__ACTIVITY__. Beginning with the line that contains "672 208 901", write out each remaining line of the records below exactly. Do not copy any picture.

*** THE DATA Section Begins ***

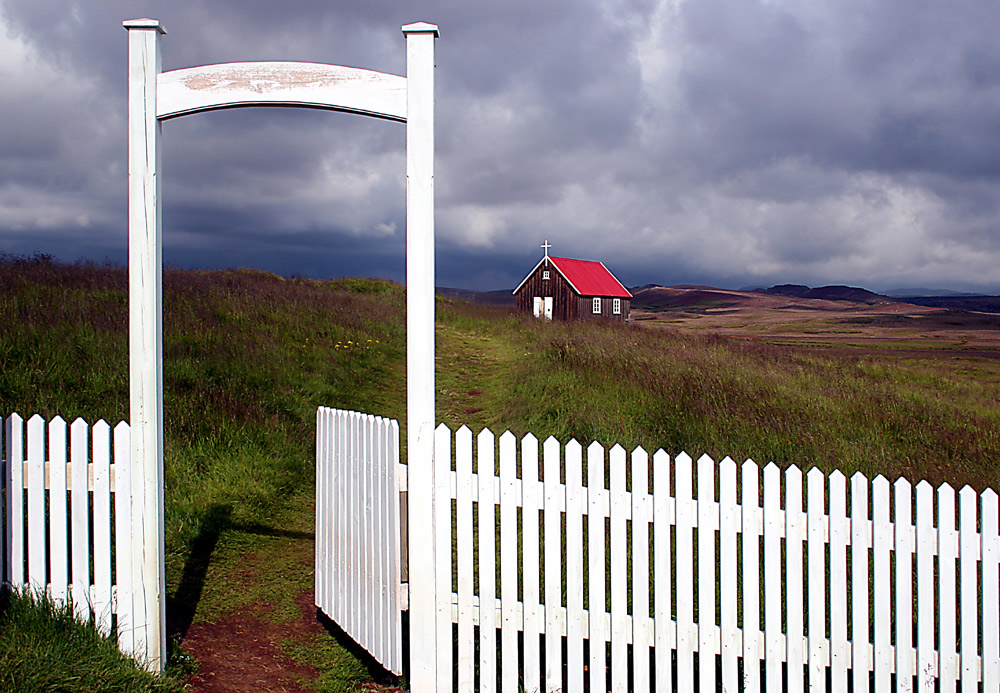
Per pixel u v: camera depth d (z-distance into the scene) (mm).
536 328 22406
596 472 3238
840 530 3039
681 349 15672
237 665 3840
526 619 3340
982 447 7844
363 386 11469
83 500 3652
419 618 3451
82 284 12328
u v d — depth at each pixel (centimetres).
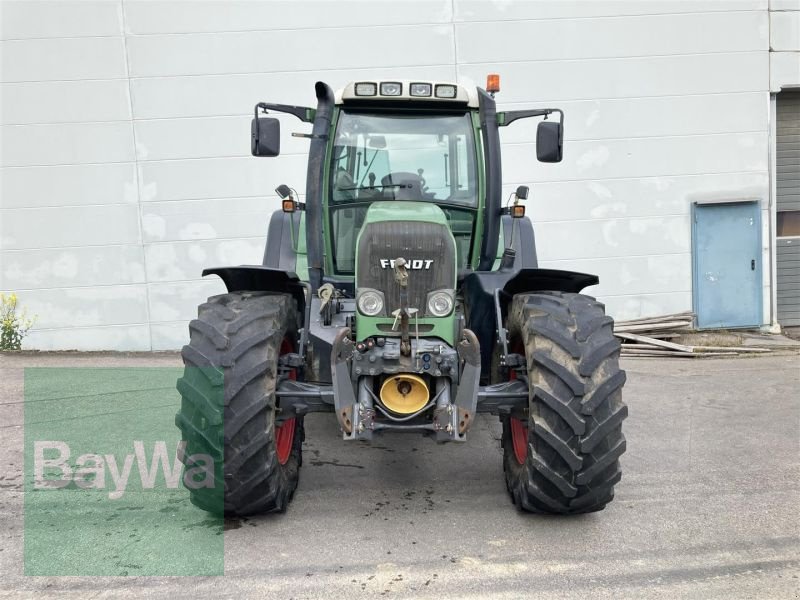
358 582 287
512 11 861
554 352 321
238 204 864
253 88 851
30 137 843
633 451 459
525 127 877
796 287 977
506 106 873
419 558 308
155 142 850
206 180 859
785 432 498
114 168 852
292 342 381
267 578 290
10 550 315
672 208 901
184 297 873
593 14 866
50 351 866
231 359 315
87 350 873
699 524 343
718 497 377
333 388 332
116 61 838
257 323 330
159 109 847
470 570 297
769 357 795
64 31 830
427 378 340
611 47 873
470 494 384
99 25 833
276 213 503
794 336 927
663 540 325
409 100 430
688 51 880
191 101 848
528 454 329
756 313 927
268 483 326
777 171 973
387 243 344
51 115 841
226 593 279
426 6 853
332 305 385
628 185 894
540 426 316
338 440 484
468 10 856
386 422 338
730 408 568
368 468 427
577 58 872
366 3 848
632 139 888
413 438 488
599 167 889
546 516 353
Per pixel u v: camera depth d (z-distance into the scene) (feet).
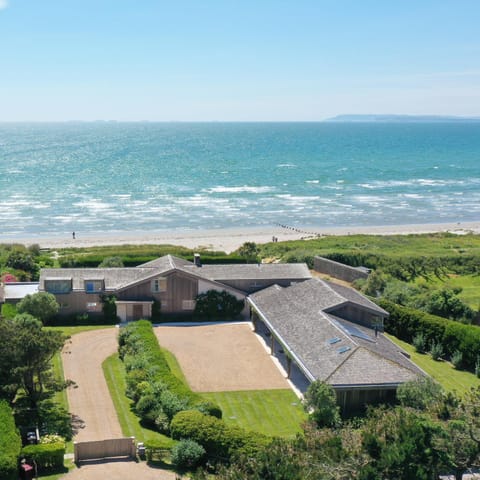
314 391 122.11
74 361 158.40
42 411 125.70
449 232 367.25
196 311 196.44
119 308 192.54
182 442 106.63
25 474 99.55
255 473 77.61
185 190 503.61
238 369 156.46
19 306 178.09
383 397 128.88
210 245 320.29
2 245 264.11
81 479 100.58
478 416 93.15
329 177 614.75
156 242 326.85
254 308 182.80
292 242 310.04
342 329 146.41
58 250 289.74
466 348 161.48
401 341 180.65
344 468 78.79
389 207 459.73
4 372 121.08
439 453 83.35
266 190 516.32
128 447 109.40
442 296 191.11
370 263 257.75
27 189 493.36
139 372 137.49
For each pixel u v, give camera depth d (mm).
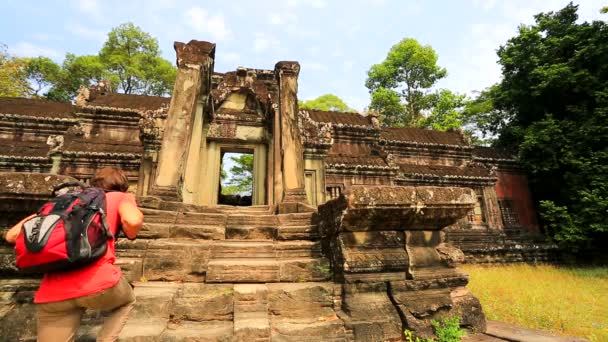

*** THE DATA Section Ends ***

__EXERCISE SOLUTION__.
672 208 901
184 297 873
593 14 866
50 351 866
231 359 315
87 350 873
699 524 343
718 497 377
333 388 332
116 61 838
257 323 330
159 109 847
470 570 297
769 357 795
64 31 830
427 378 340
611 47 873
470 494 384
99 25 833
276 213 503
794 336 927
663 540 325
409 100 430
688 51 880
191 101 848
528 454 329
756 313 927
268 483 326
777 171 973
387 243 344
51 115 841
226 593 279
426 6 853
332 305 385
628 185 894
540 426 316
338 440 484
468 10 856
386 422 338
730 408 568
368 468 427
577 58 872
366 3 848
632 139 888
413 438 488
599 167 889
546 516 353
Per pixel u v: camera depth d (z-distance into the scene) (feet).
314 391 122.11
74 361 158.40
42 411 125.70
449 232 367.25
196 311 196.44
119 308 192.54
182 442 106.63
25 474 99.55
255 473 77.61
185 190 503.61
238 369 156.46
19 306 178.09
383 397 128.88
210 245 320.29
2 245 264.11
81 479 100.58
478 416 93.15
329 177 614.75
156 242 326.85
254 308 182.80
292 242 310.04
342 329 146.41
58 250 289.74
466 348 161.48
401 341 180.65
344 468 78.79
389 207 459.73
4 372 121.08
439 453 83.35
266 190 516.32
128 447 109.40
442 296 191.11
370 263 257.75
27 189 493.36
139 372 137.49
For each pixel u v, give camera depth d (mm).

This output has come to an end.